- [Requirement]:
In the listing below, locate the line that contains "[41,1264,80,1276] 2-3-1 -> (131, 1575) none" and the line that contains "[80,1565,113,1581] 未定 ->". Restate word for word those two lines and every line between them, and nothing else.

- [Task material]:
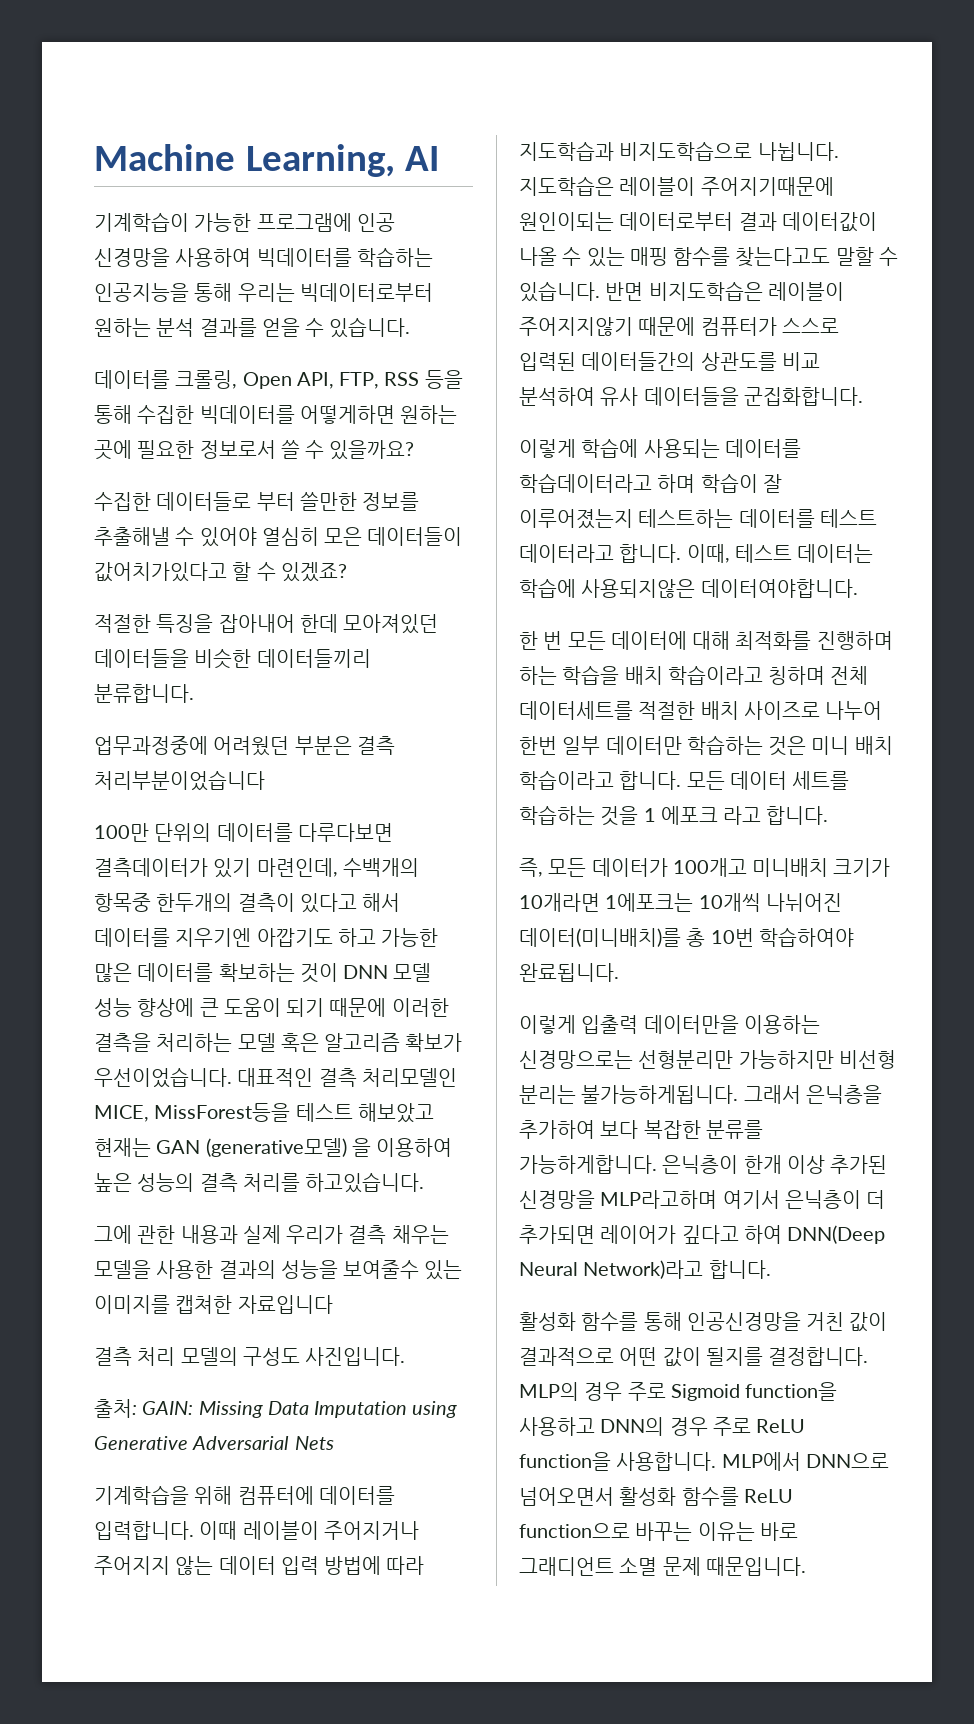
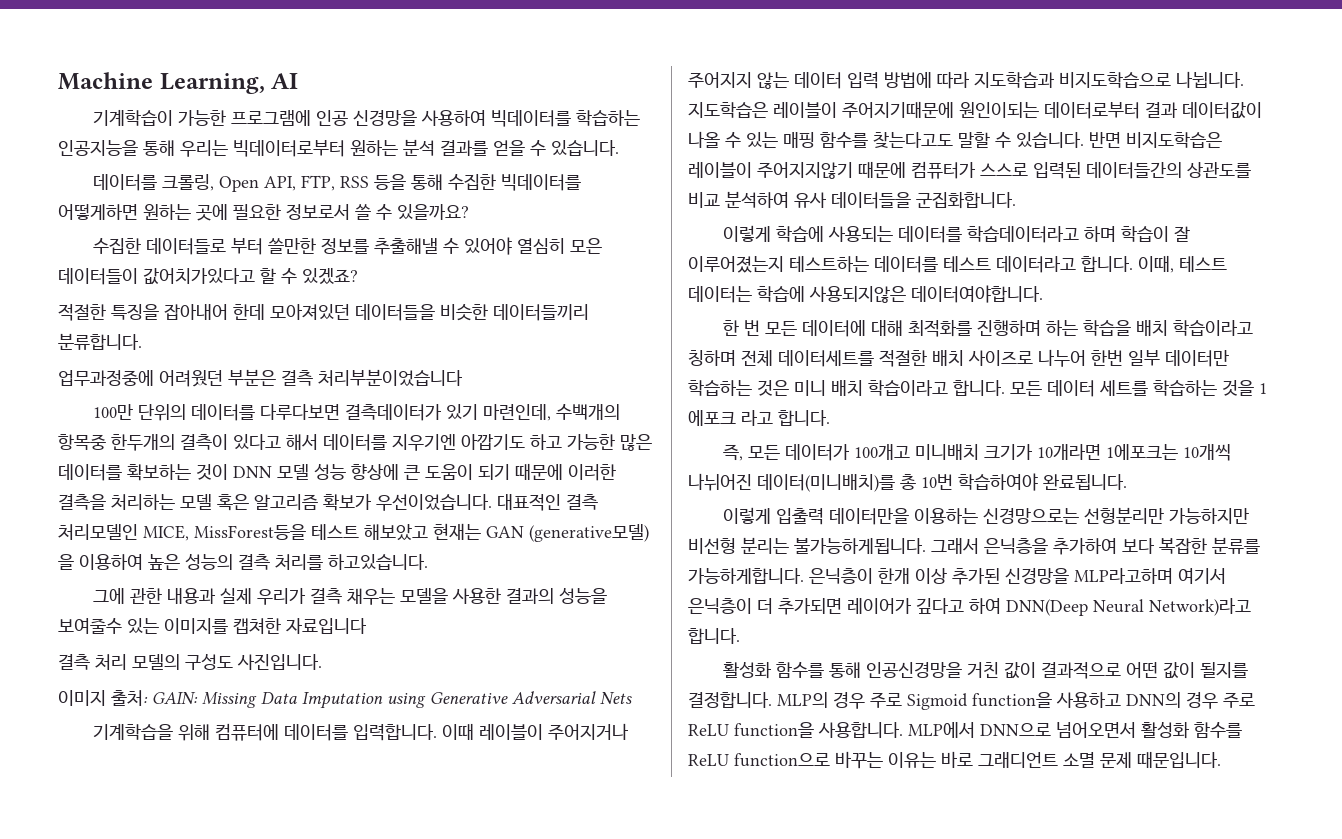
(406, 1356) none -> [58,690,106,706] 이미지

---

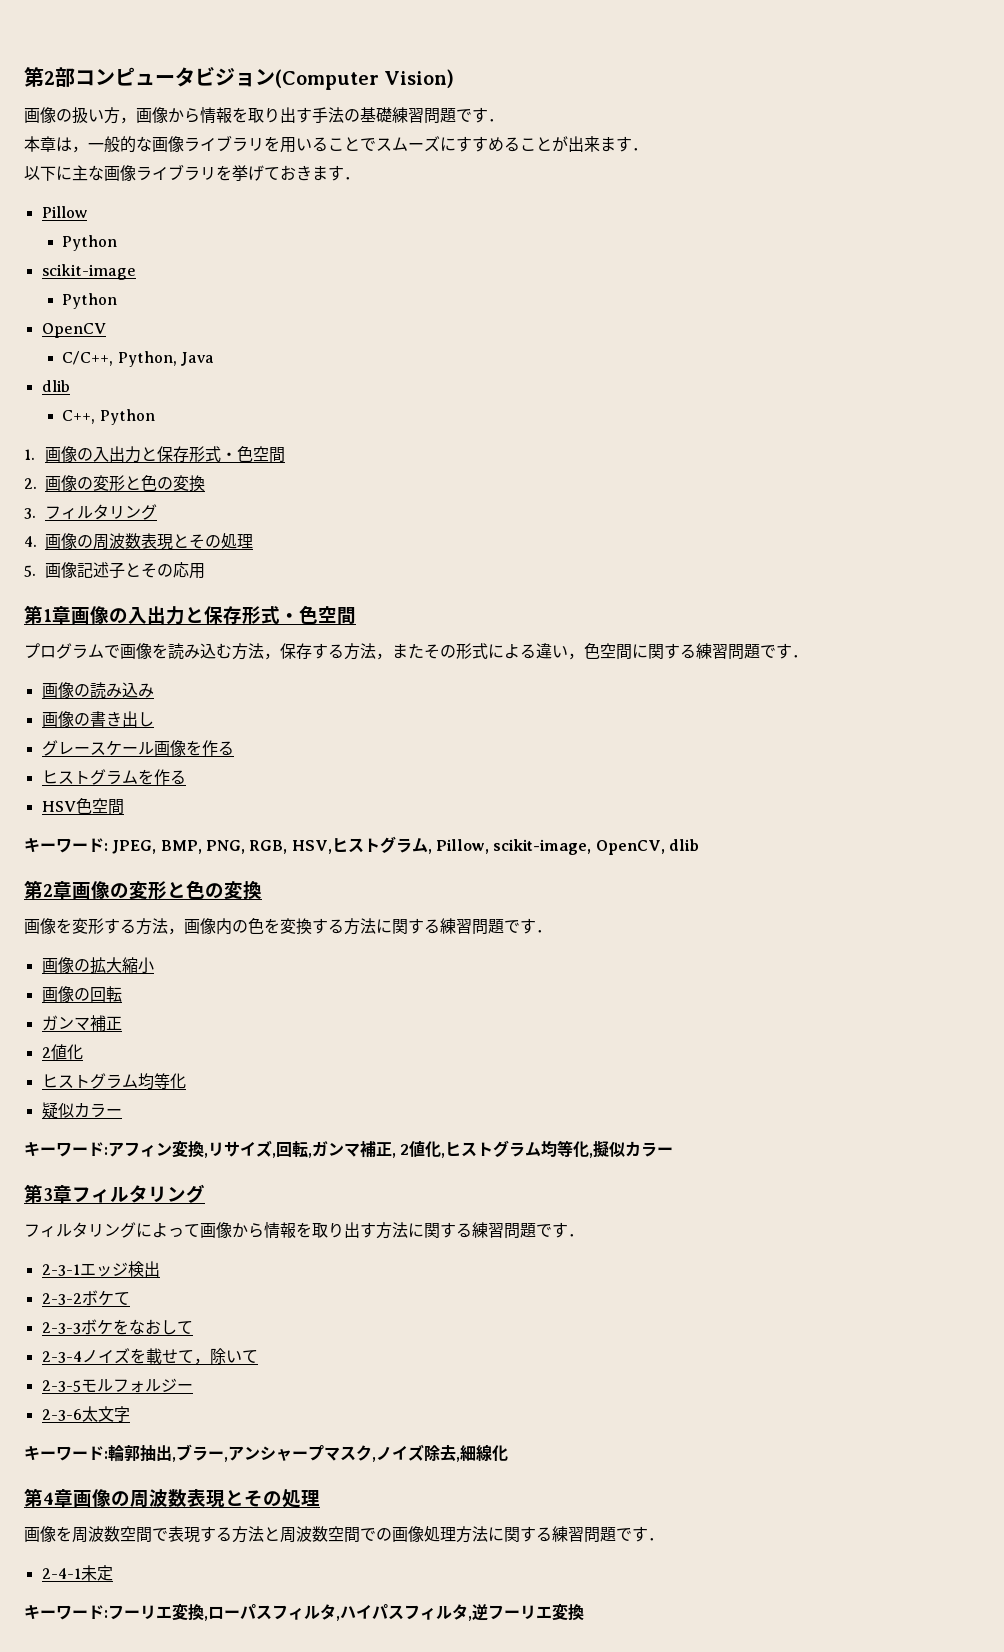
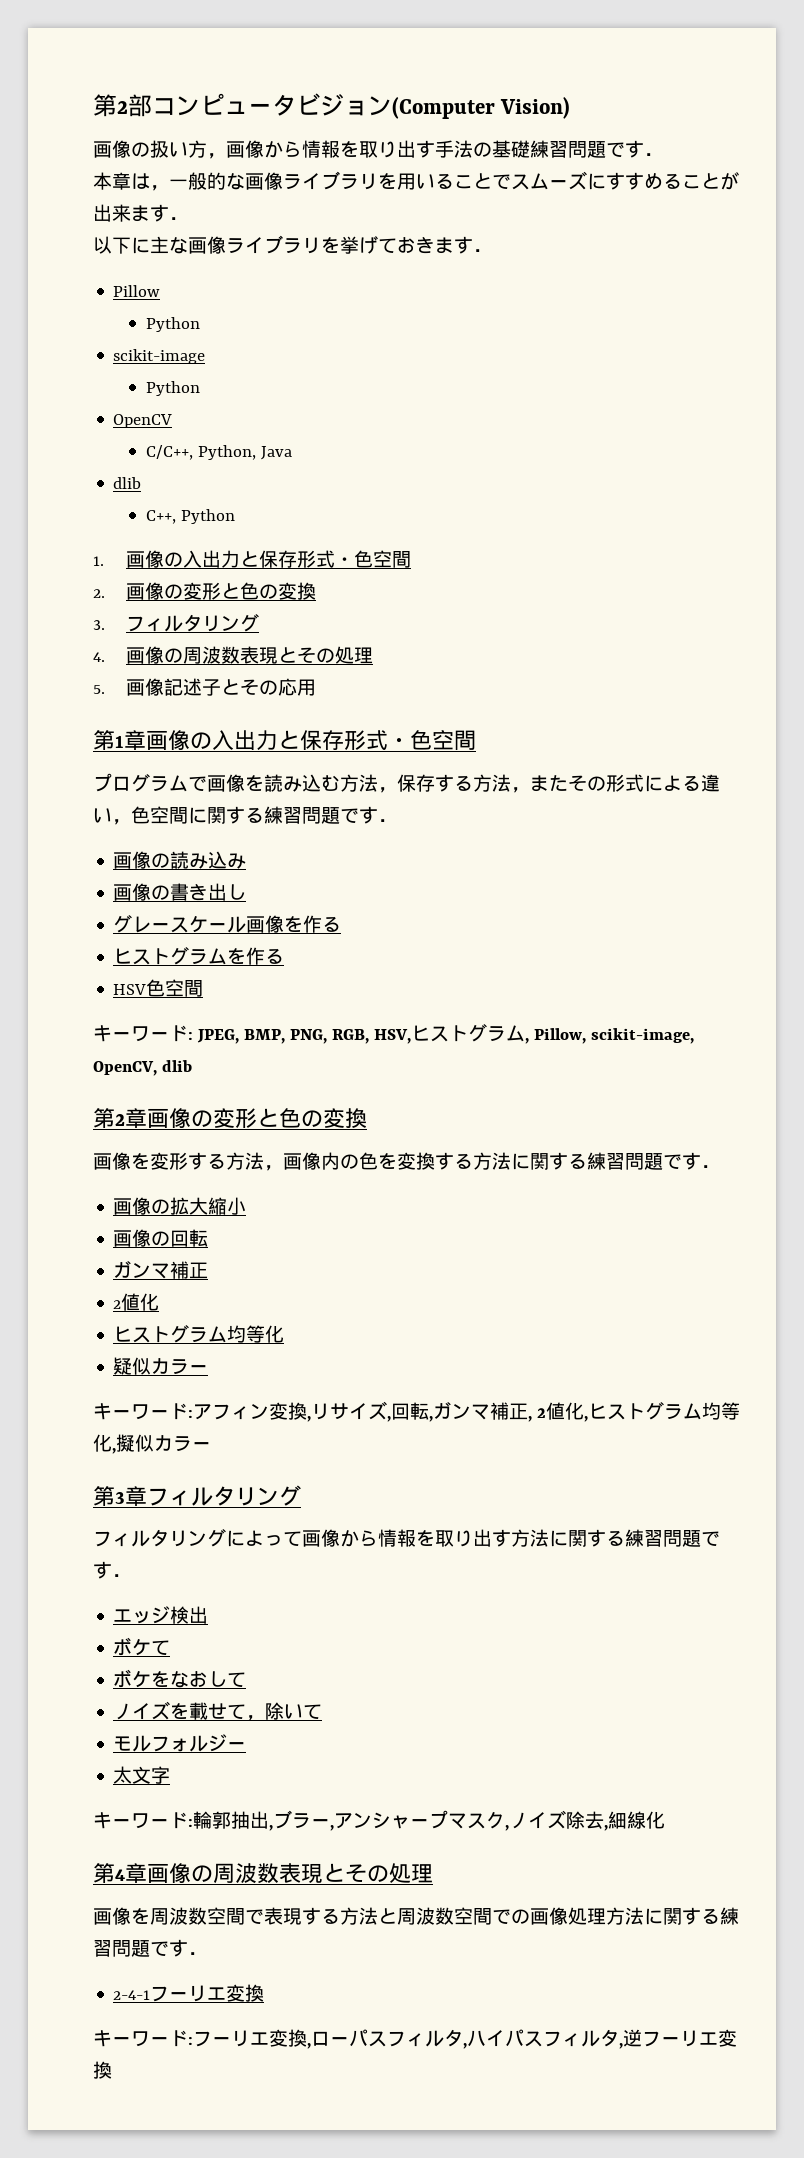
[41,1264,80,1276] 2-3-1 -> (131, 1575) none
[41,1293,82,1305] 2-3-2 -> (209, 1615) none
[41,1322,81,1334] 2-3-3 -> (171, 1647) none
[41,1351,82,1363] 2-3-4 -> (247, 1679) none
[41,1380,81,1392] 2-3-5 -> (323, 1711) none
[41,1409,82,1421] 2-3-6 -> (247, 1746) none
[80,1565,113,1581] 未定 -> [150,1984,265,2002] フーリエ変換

* * *

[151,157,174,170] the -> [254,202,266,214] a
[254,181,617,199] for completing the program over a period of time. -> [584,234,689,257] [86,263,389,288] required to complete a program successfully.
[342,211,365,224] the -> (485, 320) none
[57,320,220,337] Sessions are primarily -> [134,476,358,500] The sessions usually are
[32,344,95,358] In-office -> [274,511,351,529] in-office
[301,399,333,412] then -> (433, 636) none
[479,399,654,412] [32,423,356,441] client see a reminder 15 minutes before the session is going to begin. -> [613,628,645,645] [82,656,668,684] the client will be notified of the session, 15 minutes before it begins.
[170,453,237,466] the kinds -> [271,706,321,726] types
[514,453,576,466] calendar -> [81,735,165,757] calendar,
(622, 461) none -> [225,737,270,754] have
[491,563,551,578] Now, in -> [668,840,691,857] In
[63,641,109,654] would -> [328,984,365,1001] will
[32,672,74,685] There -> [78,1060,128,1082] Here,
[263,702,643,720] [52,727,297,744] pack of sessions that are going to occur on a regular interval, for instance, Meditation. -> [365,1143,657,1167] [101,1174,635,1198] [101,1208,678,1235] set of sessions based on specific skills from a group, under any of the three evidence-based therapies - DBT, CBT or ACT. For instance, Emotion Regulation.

- [Exercise output]:
[41,1264,80,1276] 2-3-1 -> (131, 1575) none
[41,1293,82,1305] 2-3-2 -> (209, 1615) none
[41,1322,81,1334] 2-3-3 -> (171, 1647) none
[41,1351,82,1363] 2-3-4 -> (247, 1679) none
[41,1380,81,1392] 2-3-5 -> (323, 1711) none
[41,1409,82,1421] 2-3-6 -> (247, 1746) none
[80,1565,113,1581] 未定 -> [150,1984,265,2002] フーリエ変換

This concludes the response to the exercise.